Am 16. und 17. November fand der diesjährige 10. Deutsche Vergabetag, die Leitveranstaltung für Vergaberecht und öffentliches Auftragswesen, in Berlin statt. Über 700 Personen aus Vergabepraxis, Rechtspflege, Wirtschaft und Wissenschaft kamen zum jährlichen Familientreffen der Vergabe-Community nach Berlin. Der nach Teilnehmenden bisher größte Vergabetag hielt dabei gleich mehrere Premieren bereit. Mehr erfahren Sie in unserem bebilderten Rückblick:

Der Tag war überschattet vom Streik der Lokführergewerkschaft GDL, die sich punktgenau den ersten der beiden Kongresstage dafür ausgesucht hatte. Dennoch schafften es gut 700 der über 800 angemeldeten Teilnehmer nach Berlin.

Wie bereits in den Vorjahren fand die Veranstaltung im Martitim proArte Hotel im Herzen von Berlin-Mitte statt. Die Moderation der beiden Kongresstage übernahm auch dieses Mal Frau Dr. Nicola Ohrtmann, Fachanwältin für Vergaberecht und Equity-Partnerin bei AULINGER Rechtsanwälte Notare, in gewohnt souveräner wie charmanter Weise. Frau Dr. Orthmann ist bereits seit der zweiten Auflage des Deutschen Vergabetages im Jahr 2016 „das Gesicht“ der Tagung und so ließ sie in ihrer Eröffnung die Highlights der vergangenen Jahre Revue passieren.

Rechtsanwalt und Geschäftsführer des Deutschen Vergabenetzwerks (DVNW), Marco Junk, eröffnete offiziell den Deutschen Vergabetag 2023 und erinnerte daran, dass dieser kein klassisches Weiterbildungsformat sei: „Der Deutsche Vergabetag hat sich von Beginn an als Veranstaltung verstanden, von dem Impulse zur Weiterentwicklung des Vergaberechts ausgehen“, so Junk. Das zeigte sich auch beim 10. Deutschen Vergabetag durch das Mitwirken der Vertreter aus Politik, Wissenschaft und Beschaffungspraxis.

---

Übertragen Sie aus dem Textauszug zum Deutschen Vergabetag den Abschnitt wortgetreu, der bei „Rechtsanwalt und Geschäftsführer“ einsetzt und nach „Wissenschaft und Beschaffungspraxis.“ endet.

● BEREITGESTELLTES MATERIAL:
---

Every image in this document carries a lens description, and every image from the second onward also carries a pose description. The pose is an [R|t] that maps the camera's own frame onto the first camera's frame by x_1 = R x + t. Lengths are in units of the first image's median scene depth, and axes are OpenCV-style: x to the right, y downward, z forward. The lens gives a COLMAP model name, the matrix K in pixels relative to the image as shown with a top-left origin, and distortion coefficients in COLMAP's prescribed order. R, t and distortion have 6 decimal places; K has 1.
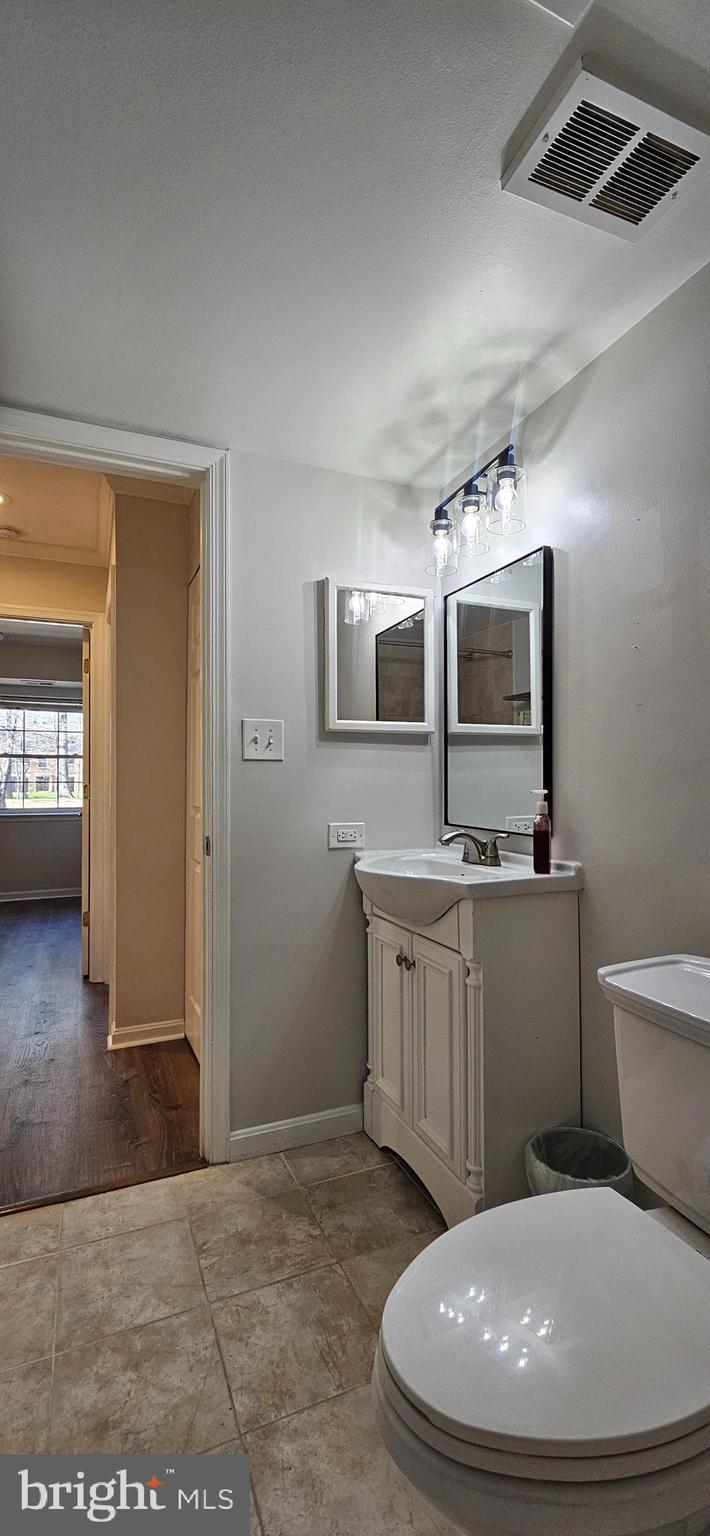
lens RADIAL K [[632.0, 0, 358.8], [0, 632.0, 771.8], [0, 0, 1]] dist [-0.000758, -0.000381]
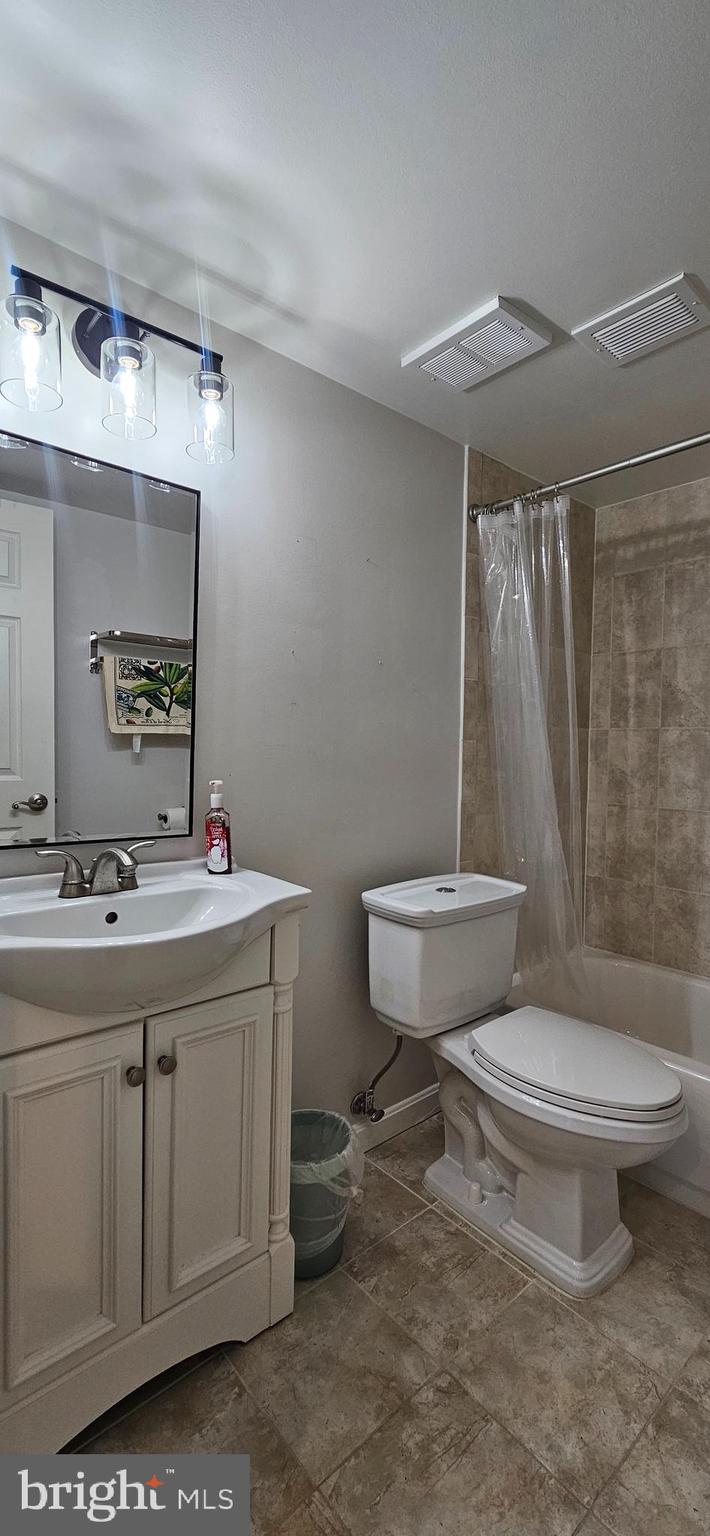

---

● ANTWORT FOLGT:
Rechtsanwalt und Geschäftsführer des Deutschen Vergabenetzwerks (DVNW), Marco Junk, eröffnete offiziell den Deutschen Vergabetag 2023 und erinnerte daran, dass dieser kein klassisches Weiterbildungsformat sei: „Der Deutsche Vergabetag hat sich von Beginn an als Veranstaltung verstanden, von dem Impulse zur Weiterentwicklung des Vergaberechts ausgehen“, so Junk. Das zeigte sich auch beim 10. Deutschen Vergabetag durch das Mitwirken der Vertreter aus Politik, Wissenschaft und Beschaffungspraxis.